NTFS (New Technology File System):
NTFS was introduced in Windows NT and at present is major file system for Windows. This is a default file system for disk partitions and the only file system that is supported for disk partitions over 32GB. The file system is quite extensible and supports many file properties, including access control, encryption etc. Each file on NTFS is stored as file descriptor inMaster File Table and file content. Master file table contains all information about the file: size, allocation, name etc. The first and the last sectors of the file system contain file system settings (boot record or superblock). This file system uses 48 and 64 bit values to reference files, thus supporting quite large disk storages.
ReFS (Resilient File System):
ReFS is the latest development of Microsoft presently available for Windows 8 Servers. File system architecture absolutely differs from other Windows file systems and is mainly organized in form of B+-tree. ReFS has high tolerance to failures achieved due to new features included into the system. And, namely, Copy-on-Write (CoW): no metadata is modified without being copied; no data is written over the existing ones and rather into a new disk space. With any file modifications a new copy of metadata is created into any free storage space, and then the system creates a link from older metadata to the newer ones. As a result a system stores significant quantity of older backups in different places which provides for easy file recovery unless this storage space is overwritten.
Linux file systems
Open-source Linux OS always aimed to implement, test and use different concepts of file systems. Among huge amount of various file system types the most popular Linux file systems nowadays are:
- Ext2, Ext3, Ext4 - 'native' Linux file system. This file system falls under active developments and improvements. Ext3 file system is just an extension to Ext2 that uses transactional file write operations with journal. Ext4 is a further development of Ext3, extended with support of optimized file allocation information (extents) and extended file attributes. This file system is frequently used as 'root' file system for most Linux installations.

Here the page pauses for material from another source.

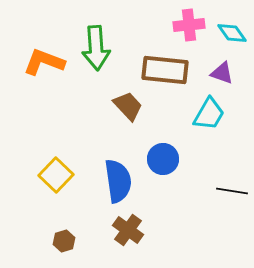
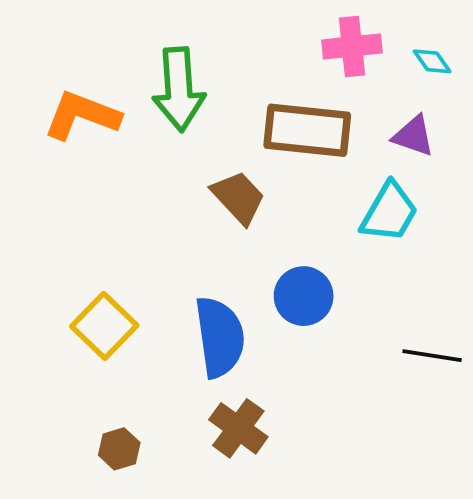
cyan diamond: (232, 33) -> (432, 61), size x0.7

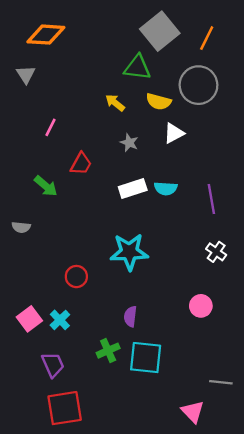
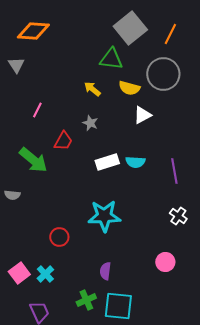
gray star: (129, 143) -> (90, 123), moved
green arrow: (46, 186) -> (33, 160), size x1.4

- ReiserFS - alternative Linux file system designed to store huge amount of small files. It has good capability of files search and enables compact files allocation by storing file tails or small files along with metadata in order not to use large file system blocks for this purpose.
- XFS - file system derived from SGI company that initially used it for their IRIX servers. Now XFS specifications are implemented in Linux. XFS file system has great performance and is widely used to store files.
- JFS - file system developed by IBM for their powerful computing systems. JFS one usually stands for JFS, JFS2 is the second edition. Currently this file system is open-source and is implemented in most modern Linux distributions. The concept of 'hard links' used in this kind of OS makes most Linux file systems similar in that the file name is not regarded as file attribute and rather defined as an alias for a file in certain directory. File object can be linked from many locations, even many times from the same directory under different names. This is one of the causes why recovery of file names after file deletion or file system damage can be difficult or even impossible.